## Kutipan Dokumen
________________

Baca berita tanpa iklan. Gabung Kompas.com+
Jurnalis
Bergabung sejak: 11 Apr 2017

Jurnalis

Di Balik Rahasia Patgulipat Djoko Tjandra

Baca di App
Lihat Foto
KOMPAS.COM/KRISTIANTO PURNOMO
Terpidana kasus korupsi pengalihan hak tagih (cessie) Bank Bali Djoko Tjandra tiba di Bareskrim Mabes Polri, Jakarta, Kamis (30/7/2020). Djoko Tjandra ditangkap di Malaysia.
Editor: Heru Margianto


ADA logika menggelitik: mengapa Djoko Tjandra harus melakukan akrobat luar biasa padahal hukumannya hanya 2 tahun penjara dan denda 15 juta rupiah.

Sementara, boleh jadi uang yang ia keluarkan untuk aksi patgulipatnya mencapai miliaran rupiah.

Dua jenderal polisi dan dua pejabat kejaksaan “tumbang” karena terjerat dalam pusaran kasusnya.

Ada apakah gerangan?

Baca berita tanpa iklan. Gabung Kompas.com+

Saya mencoba menelusuri pertanyaan dari logika sederhana yang menggelitik ini melalui serangkaian riset, baik melalui studi analisis isi media massa maupun mendapatkan data primer serta sekunder dari sejumlah sosok yang langsung maupun tidak langsung berhubungan dengan Djoko Tjandra.

Hasil penelusuran itu saya babarkan dalam Program AIMAN yang tayang setiap Senin pukul 20.00 di KompasTV.

Saya mulai dari hal yang paling sederhana, yaitu kedatangan Djoko Tjandra ke Jakarta. Betulkah Djoko datang ke Jakarta menembus segala kesulitan hanya untuk mengurus KTP yang kemudian ia gunakan untuk membuat paspor hingga mendaftarkan Peninjauan Kembali kasusnya?

Sesederhana itukah alasannya? Sulit untuk membuktikan secara ilmiah. Tapi, ketika kita menggunakan "feeling" atau rasa, sepertinya sulit untuk dikatakan sesederhana itu. Benarkah?

Mari kita elaborasi.

Ada berbagai akrobat patgulipat Djoko Tjandra sepanjang Juni dan terbongkar di awal Juli 2020 ini. Sulit untuk tidak mengatakan bahwa ada sesuatu yang lebih besar yang sedang dikejar Djoko. Ini bukan sekadar mengurus KTP, membuat paspor, lalu mendaftarkan PK.

Mari kita mulai dari soal pengurusan KTP. Lurah Grogol Selatan menggelar karpet merah bagi Djoko Tjandra dan pengacara Anita Kolopaking. Pelayanan KTP dilakukan di luar jam pelayanan umum kelurahan. Dalam dua jam KTP baru itu jadi. Baca juga: Djoko Tjandra Masuk Indonesia, Urus KTP, Lalu Keluar Indonesia Lagi, Kok Bisa?

________________

## Informasi
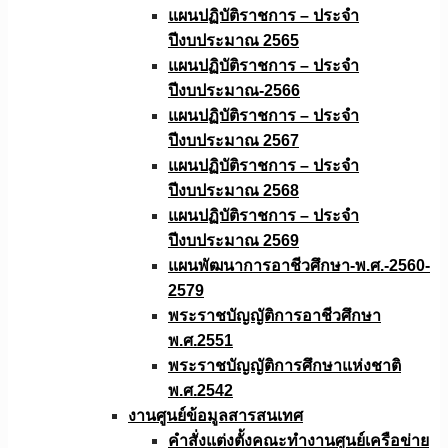
แผนปฏิบัติราชการ – ประจำ
ปีงบประมาณ 2565
แผนปฏิบัติราชการ – ประจำ
ปีงบประมาณ-2566
แผนปฏิบัติราชการ – ประจำ
ปีงบประมาณ 2567
แผนปฏิบัติราชการ – ประจำ
ปีงบประมาณ 2568
แผนปฏิบัติราชการ – ประจำ
ปีงบประมาณ 2569
แผนพัฒนาการอาชีวศึกษา-พ.ศ.-2560-
2579
พระราชบัญญัติการอาชีวศึกษา
พ.ศ.2551
พระราชบัญญัติการศึกษาแห่งชาติ
พ.ศ.2542
งานศูนย์ข้อมูลสารสนเทศ
คำสั่งแต่งตั้งคณะทำงานศูนย์เครือข่าย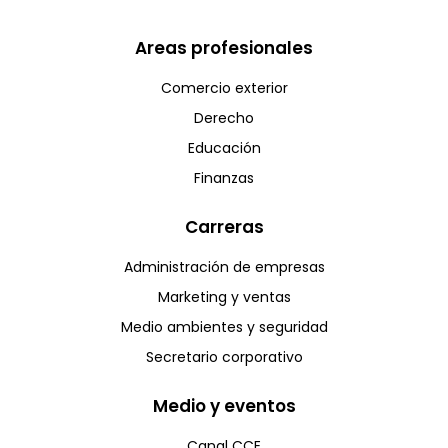
Areas profesionales
Comercio exterior
Derecho
Educación
Finanzas
Carreras
Administración de empresas
Marketing y ventas
Medio ambientes y seguridad
Secretario corporativo
Medio y eventos
Canal CCE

________________

## Tindakan yang Diperlukan
1. Menurut kutipan dokumen tentang Djoko Tjandra, berapa lama KTP barunya selesai dibuat?
2. Terjemahkan kalimat "Pelayanan KTP dilakukan di luar jam pelayanan umum kelurahan." dari kutipan dokumen tentang Djoko Tjandra ke dalam bahasa Inggris.

## Jawaban Latihan
1. Dalam dua jam.

2. The ID card service was carried out outside the urban village office's public service hours.